A recent decision from the federal Occupational Safety and Health Review Commission calls into question OSHA’s ability to use the “multi-employer worksite” doctrine to issue citations for safety violations to parties other than the employer of the workers exposed to the danger. Under the doctrine, OSHA can cite a company for safety violations even if its own employees were not exposed to the hazard, if it had “control” over the worksite. The doctrine is used most frequently to cite general contractors on construction sites for safety issues involving employees of subcontractors. In Secretary of Labor v. Summit Contractors, the cited contractor challenged the legal basis for a multi-employer citation, claiming that it was not the employer of those exposed to the hazard, and did not create the hazardous condition.

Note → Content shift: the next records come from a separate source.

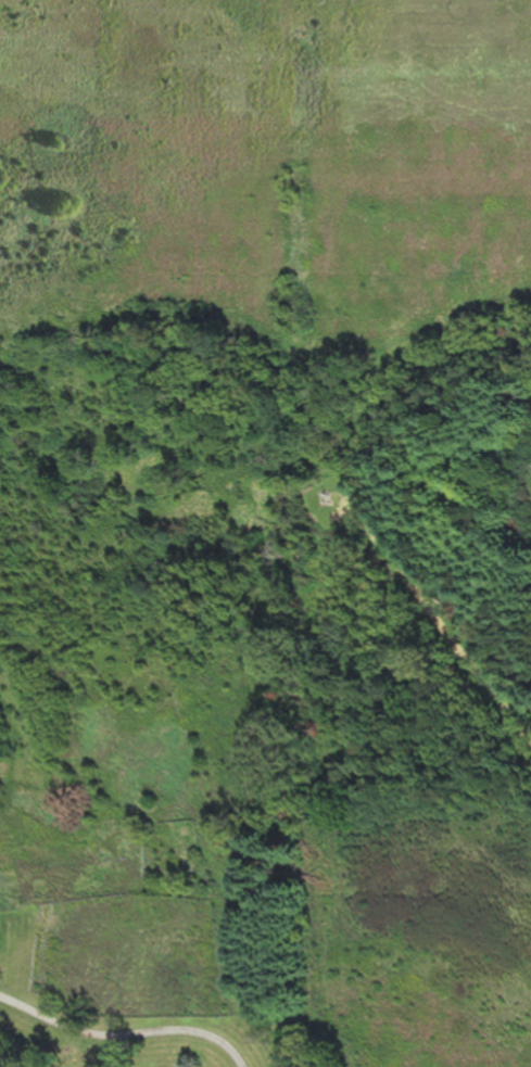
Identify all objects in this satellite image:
road: (445, 615)
building: (1, 918)
road: (240, 1026)

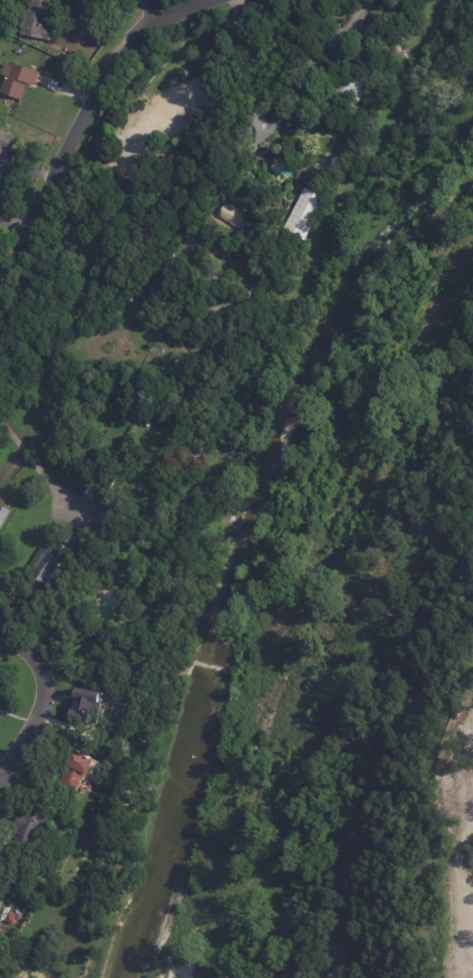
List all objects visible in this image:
road: (162, 7)
building: (40, 20)
road: (288, 48)
building: (18, 79)
building: (354, 85)
building: (341, 103)
building: (264, 125)
road: (81, 130)
building: (6, 140)
building: (340, 163)
road: (137, 205)
building: (308, 211)
building: (185, 212)
building: (234, 216)
building: (249, 240)
building: (222, 292)
building: (136, 386)
building: (127, 403)
road: (34, 464)
building: (101, 486)
building: (199, 502)
building: (4, 515)
building: (77, 542)
building: (55, 565)
building: (80, 703)
road: (27, 709)
building: (79, 770)
building: (472, 802)
building: (32, 822)
building: (467, 823)
building: (0, 895)
building: (1, 905)
building: (14, 917)
building: (303, 951)
road: (329, 961)

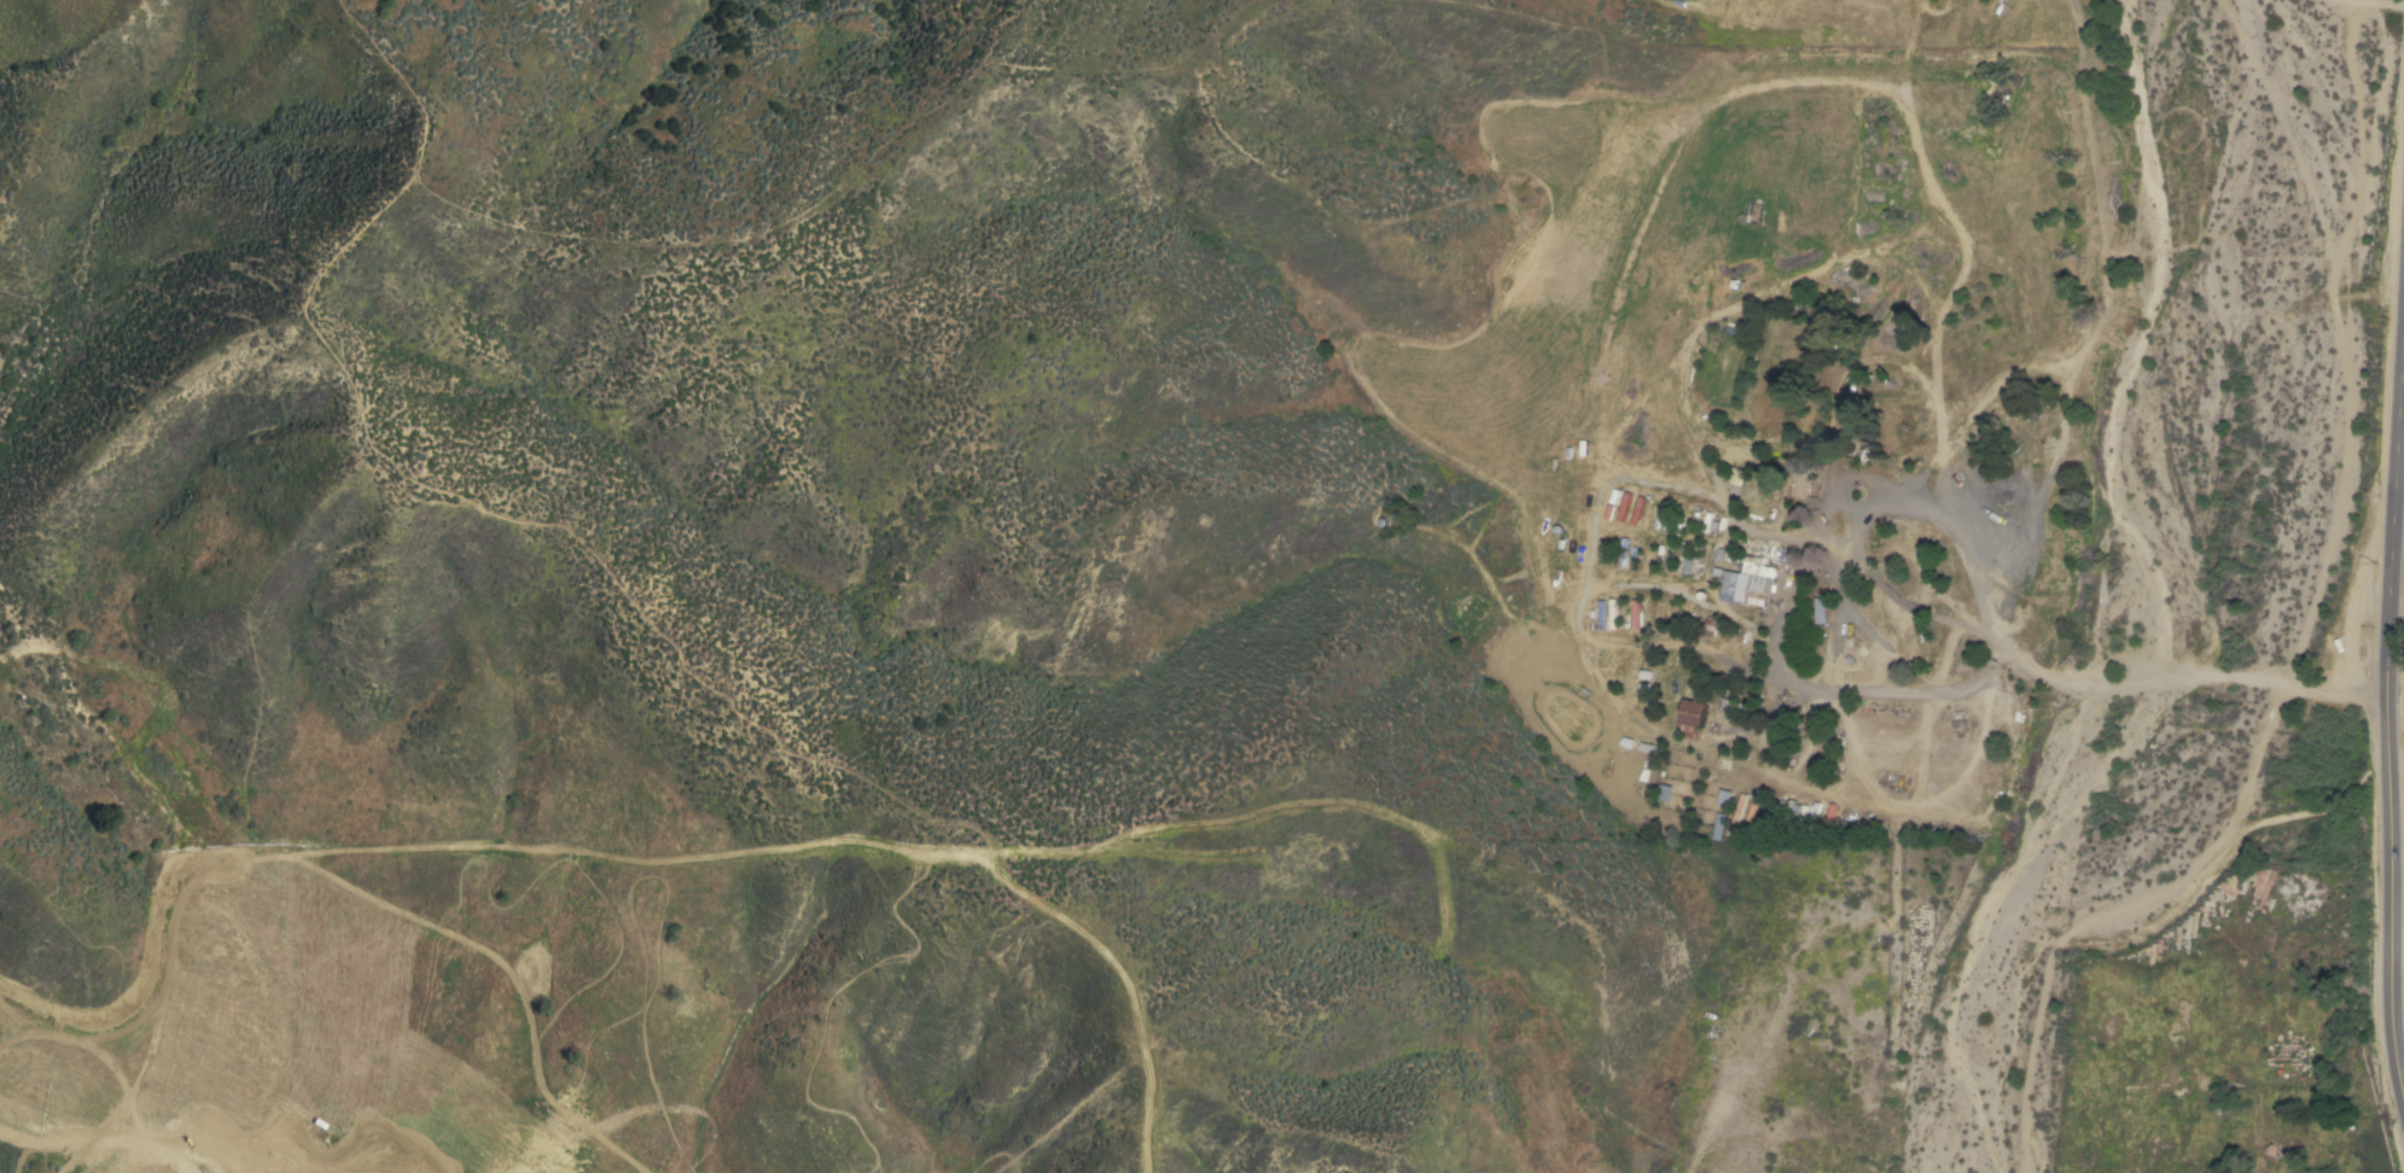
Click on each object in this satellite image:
road: (2385, 2)
building: (1853, 428)
road: (2400, 469)
building: (1804, 470)
road: (1922, 494)
road: (1852, 550)
building: (1690, 559)
building: (1752, 577)
road: (1913, 609)
building: (1821, 610)
building: (1634, 616)
building: (1709, 625)
road: (1578, 629)
road: (1708, 653)
building: (1672, 675)
road: (2383, 704)
building: (1737, 707)
building: (1692, 718)
building: (1723, 800)
building: (1717, 828)
road: (1894, 993)
building: (2315, 1106)

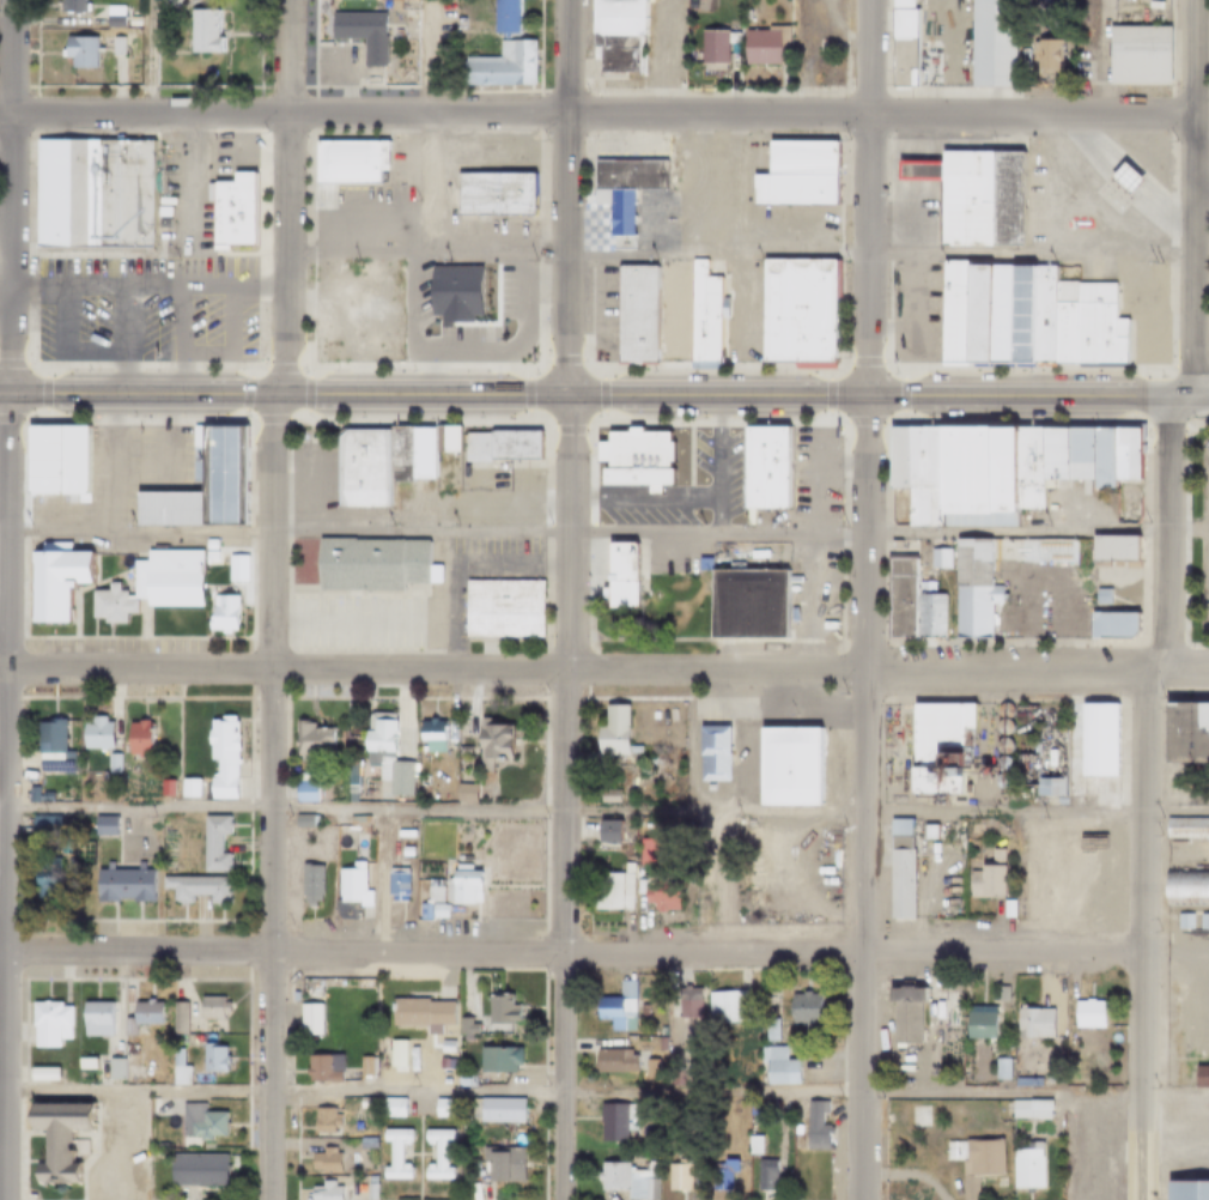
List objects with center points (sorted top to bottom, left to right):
building: (103, 1)
building: (1038, 2)
road: (1146, 2)
building: (67, 6)
parking lot: (1137, 11)
building: (743, 15)
building: (501, 16)
building: (110, 17)
building: (130, 21)
building: (353, 25)
building: (199, 31)
building: (614, 35)
building: (899, 43)
building: (989, 43)
building: (762, 46)
building: (113, 48)
parking lot: (656, 48)
building: (712, 48)
building: (75, 51)
building: (1042, 54)
building: (1135, 55)
road: (147, 56)
road: (669, 56)
road: (951, 56)
road: (1097, 56)
building: (928, 64)
parking lot: (346, 66)
building: (498, 66)
road: (345, 70)
road: (342, 91)
road: (596, 112)
road: (423, 126)
road: (897, 136)
road: (909, 136)
road: (925, 136)
road: (1088, 137)
road: (1073, 143)
road: (485, 148)
building: (345, 161)
road: (233, 166)
road: (897, 170)
road: (909, 170)
road: (925, 170)
road: (1125, 171)
building: (794, 174)
building: (1121, 176)
road: (909, 182)
road: (1117, 182)
road: (1201, 185)
building: (621, 188)
building: (90, 192)
road: (897, 192)
building: (489, 193)
building: (971, 196)
road: (7, 197)
road: (282, 197)
road: (566, 198)
road: (864, 198)
road: (1193, 198)
parking lot: (1035, 199)
road: (903, 205)
road: (1164, 206)
road: (585, 210)
road: (617, 210)
road: (682, 210)
building: (228, 211)
parking lot: (910, 213)
road: (358, 219)
road: (1160, 220)
road: (585, 227)
road: (617, 227)
road: (638, 227)
road: (647, 232)
road: (736, 237)
parking lot: (711, 238)
road: (606, 243)
parking lot: (143, 248)
parking lot: (421, 249)
road: (91, 251)
road: (183, 253)
road: (737, 253)
road: (911, 273)
building: (436, 282)
road: (3, 288)
road: (144, 288)
parking lot: (1132, 304)
road: (505, 306)
building: (796, 311)
parking lot: (912, 311)
building: (665, 312)
building: (1024, 317)
building: (463, 334)
road: (229, 340)
road: (120, 341)
road: (63, 348)
road: (596, 396)
road: (1200, 397)
road: (111, 438)
building: (439, 438)
building: (498, 445)
building: (632, 458)
building: (52, 459)
building: (377, 462)
building: (997, 468)
building: (762, 470)
parking lot: (812, 476)
road: (152, 480)
road: (304, 480)
parking lot: (316, 480)
building: (202, 483)
parking lot: (111, 488)
parking lot: (678, 489)
road: (623, 492)
road: (650, 492)
road: (676, 493)
parking lot: (469, 494)
road: (693, 501)
parking lot: (1069, 509)
road: (717, 516)
road: (68, 517)
road: (604, 529)
road: (1163, 534)
building: (1110, 547)
road: (663, 550)
road: (816, 552)
parking lot: (663, 557)
building: (208, 558)
building: (936, 558)
road: (505, 562)
building: (700, 563)
building: (369, 564)
road: (1035, 567)
parking lot: (480, 570)
building: (617, 575)
building: (51, 580)
road: (1128, 581)
building: (149, 585)
building: (970, 589)
parking lot: (811, 591)
building: (1098, 597)
road: (446, 598)
building: (909, 604)
building: (745, 605)
building: (499, 608)
building: (219, 613)
road: (356, 617)
parking lot: (353, 622)
building: (1110, 624)
parking lot: (119, 650)
road: (604, 674)
road: (709, 710)
building: (1001, 710)
silo: (1001, 710)
building: (1000, 727)
silo: (1000, 727)
building: (1185, 732)
building: (93, 734)
building: (429, 736)
building: (134, 738)
building: (610, 738)
building: (308, 740)
road: (740, 740)
road: (982, 740)
building: (490, 744)
building: (1000, 746)
silo: (1000, 746)
building: (46, 747)
building: (937, 748)
building: (1088, 751)
building: (709, 753)
building: (383, 756)
building: (219, 757)
parking lot: (763, 761)
building: (109, 763)
building: (1040, 763)
building: (999, 764)
silo: (999, 764)
building: (784, 767)
building: (998, 781)
silo: (998, 781)
building: (420, 782)
building: (302, 791)
building: (434, 793)
building: (460, 793)
building: (34, 795)
building: (125, 795)
building: (480, 796)
road: (2, 797)
building: (49, 797)
building: (187, 797)
road: (266, 797)
road: (561, 797)
building: (605, 797)
road: (860, 798)
road: (604, 807)
building: (302, 821)
building: (360, 823)
building: (102, 826)
building: (407, 826)
building: (40, 829)
building: (971, 829)
building: (1185, 829)
building: (926, 832)
building: (605, 833)
building: (211, 843)
building: (648, 851)
building: (355, 854)
road: (1188, 856)
building: (898, 870)
building: (984, 879)
building: (43, 880)
building: (307, 883)
building: (349, 885)
building: (393, 885)
building: (120, 886)
building: (460, 886)
building: (1185, 886)
road: (789, 888)
building: (193, 889)
building: (609, 891)
building: (431, 897)
building: (658, 897)
road: (919, 900)
building: (1005, 908)
building: (420, 912)
building: (436, 912)
building: (1181, 922)
building: (1202, 922)
road: (1138, 935)
road: (569, 950)
road: (1173, 952)
building: (638, 993)
building: (999, 994)
building: (721, 1007)
building: (209, 1008)
building: (615, 1008)
building: (682, 1008)
building: (498, 1010)
building: (802, 1011)
building: (417, 1013)
building: (903, 1013)
building: (1088, 1014)
building: (135, 1015)
building: (93, 1019)
building: (175, 1019)
building: (307, 1019)
building: (46, 1022)
building: (1030, 1023)
building: (976, 1025)
building: (464, 1028)
building: (766, 1031)
building: (1067, 1041)
building: (127, 1056)
building: (209, 1058)
building: (922, 1058)
building: (75, 1060)
building: (87, 1060)
building: (493, 1060)
building: (612, 1061)
building: (175, 1067)
building: (111, 1068)
building: (774, 1068)
building: (317, 1069)
building: (997, 1069)
building: (647, 1071)
building: (40, 1075)
building: (1199, 1077)
building: (463, 1078)
road: (604, 1091)
building: (365, 1103)
building: (389, 1108)
building: (440, 1109)
building: (1028, 1109)
building: (492, 1110)
building: (321, 1120)
building: (613, 1121)
building: (198, 1122)
building: (813, 1126)
building: (54, 1140)
building: (363, 1144)
building: (750, 1146)
building: (392, 1155)
building: (434, 1156)
building: (321, 1162)
building: (973, 1162)
building: (501, 1164)
building: (462, 1165)
building: (1024, 1167)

OSHRC held for the contractor, and vacated the citation. In a split decision, the Commission found that the doctrine was based on a shaky interpretation of the OSH Act, and that it had been inconsistently interpreted by OSHA over the years. While the decision did not flatly reject the doctrine, and was accompanied by a strong dissent, it limits use of the doctrine to situations where the general contractor has a significant role in creating the hazardous condition.
North and South Carolina have federally approved OSHA programs, and are not required to follow OSHRC precedent. North Carolina OSHA in particular has been increasingly aggressive in its issuance of multi-employer worksite citations to general contractors in an effort to force them to police safety practices of subcontractors. This decision provides a significant precedent and opportunity for employers in both states to contest multi-employer worksite citations. DOL will probably appeal the decision to federal court, and the eventual outcome of the litigation may settle the use of the doctrine for both federal and state OSHA enforcement programs.